*** Text block
The Chartered Accountants Association, Surat (CAAS), has written to the Central Board of Direct Taxes (CBDT) to express frustration over recurring issues impacting tax professionals and taxpayers. The letter highlights three main problems: the late release of essential tax utilities, which has severely compressed the time available for statutory compliance for audit cases; persistent glitches on the Income-tax portal, which have not been addressed despite judicial directives; and the new, time-consuming requirement to adopt the ICAI’s Non-Corporate Entity (NCE) formats for the first time. CAAS argues that these issues, compounded by natural calamities in several states and the upcoming festival season, make it impossible for professionals to complete their work by the statutory deadlines. The association criticizes the CBDT for its lack of empathy and selective treatment of audit cases compared to non-audit cases, and it calls for accountability from the officials and the software agency responsible for the failures. Instead of requesting a simple extension, CAAS demands a “time compensation” to restore the time lost due to systemic failures, proposing new deadlines of November 30, 2025, for Tax Audit Reports, December 31, 2025, for ITRs for audit cases, and January 31, 2026, for Transfer Pricing Reports/Returns. The letter also warns against repeating past mistakes of implementing extensions that still levy interest.
Chartered Accountants Association, Surat
Ref: CAAS/Representations/2024-25/06 Date: 05-09-2025
To,
The Chairman,
Central Board of Direct Taxes,
North Block,
New Delhi – 110011
Sub: Chronicles of Compressed Compliance in Income Tax
Respected Sir,
Chartered Accountants Association, Surat (CAAS), representing thousands of tax professionals at the grassroots level, is once again compelled to voice its deep anguish over the manner in which the compliance machinery of the Income-tax Department continues to treat stakeholders with contempt.
******
Directions
1) From the text above about the CAAS letter to the CBDT, list each new deadline that CAAS proposes, along with the filing it applies to.
2) Write the next part of the text above about the CAAS letter to the CBDT, following on from its final sentence.
*** Dataset
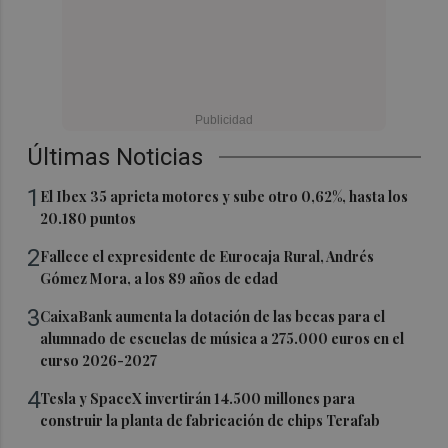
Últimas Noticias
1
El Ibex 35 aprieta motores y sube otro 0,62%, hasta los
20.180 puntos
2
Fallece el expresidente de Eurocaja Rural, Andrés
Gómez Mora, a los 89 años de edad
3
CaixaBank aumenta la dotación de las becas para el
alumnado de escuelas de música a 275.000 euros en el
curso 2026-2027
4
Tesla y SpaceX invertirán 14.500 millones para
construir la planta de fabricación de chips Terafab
******
Results for the exercise
1)
- November 30, 2025: Tax Audit Reports
- December 31, 2025: ITRs for audit cases
- January 31, 2026: Transfer Pricing Reports/Returns

2)
Until now, CAAS had deliberately remained silent on 1st April when utilities were not released on time, and again when Non-Audit ITRs were given extensions, because we did not wish to be seen as crying wolf at every opportunity. But the present crisis has crossed all limits and silence now would be dereliction. This letter is marked in copy to the Hon’ble Finance Minister and to the Hon’ble Prime Minister, for the issues herein are not mere technical lapses but repeated administrative blunders that bring disrepute to the governance framework. It is indeed ironic that while the Department hurriedly announced a suo motu extension for Non-Audit ITRs with much fanfare, no such urgency or empathy is shown when it comes to Audit Cases-leaving
professionals to wonder whether audit assessees are considered second-class citizens of the tax ecosystem.
1. Utilities Released Late – Compressed Compliance Windows
We have studied the official “Latest Updates” of the Department. The facts speak for themselves:
- ITR-5 released only on 08-08-2025, ITR-6 on 14-08-2025, ITR-7 on 21-082025.
- Tax Audit Utilities (Form 3CA/3CB-3CD) latest release only on 14-08-2025.
In other words, the very tools which are indispensable for statutory compliance were served to stakeholders only in the fag end of August. For Audit-assessees, whose statutory deadline remains 30-09-2025, the Government has left barely 40 days to execute the most exhaustive compliance work of the year, finalising audited accounts, completing reconciliations, preparing Form 3CD, generating UDINs, and uploading XML/JSON files.
This is not a relief situation but a hostage situation. Tax professionals are being forced to compress six months of painstaking work into six weeks, while being held at gunpoint with threats of penalty, interest, and prosecution. The accountability of those who approved such late release is conspicuous by its absence.
2. Portal Glitches – A Recurring Nightmare
Despite repeated judicial reminders, including the Hon’ble Gujarat High Court’s order dated 11-01-2022 in SCA/272/2022, where CBDT was clearly directed to attend to portal glitches “at the earliest”, the Department still displays the same nonchalance.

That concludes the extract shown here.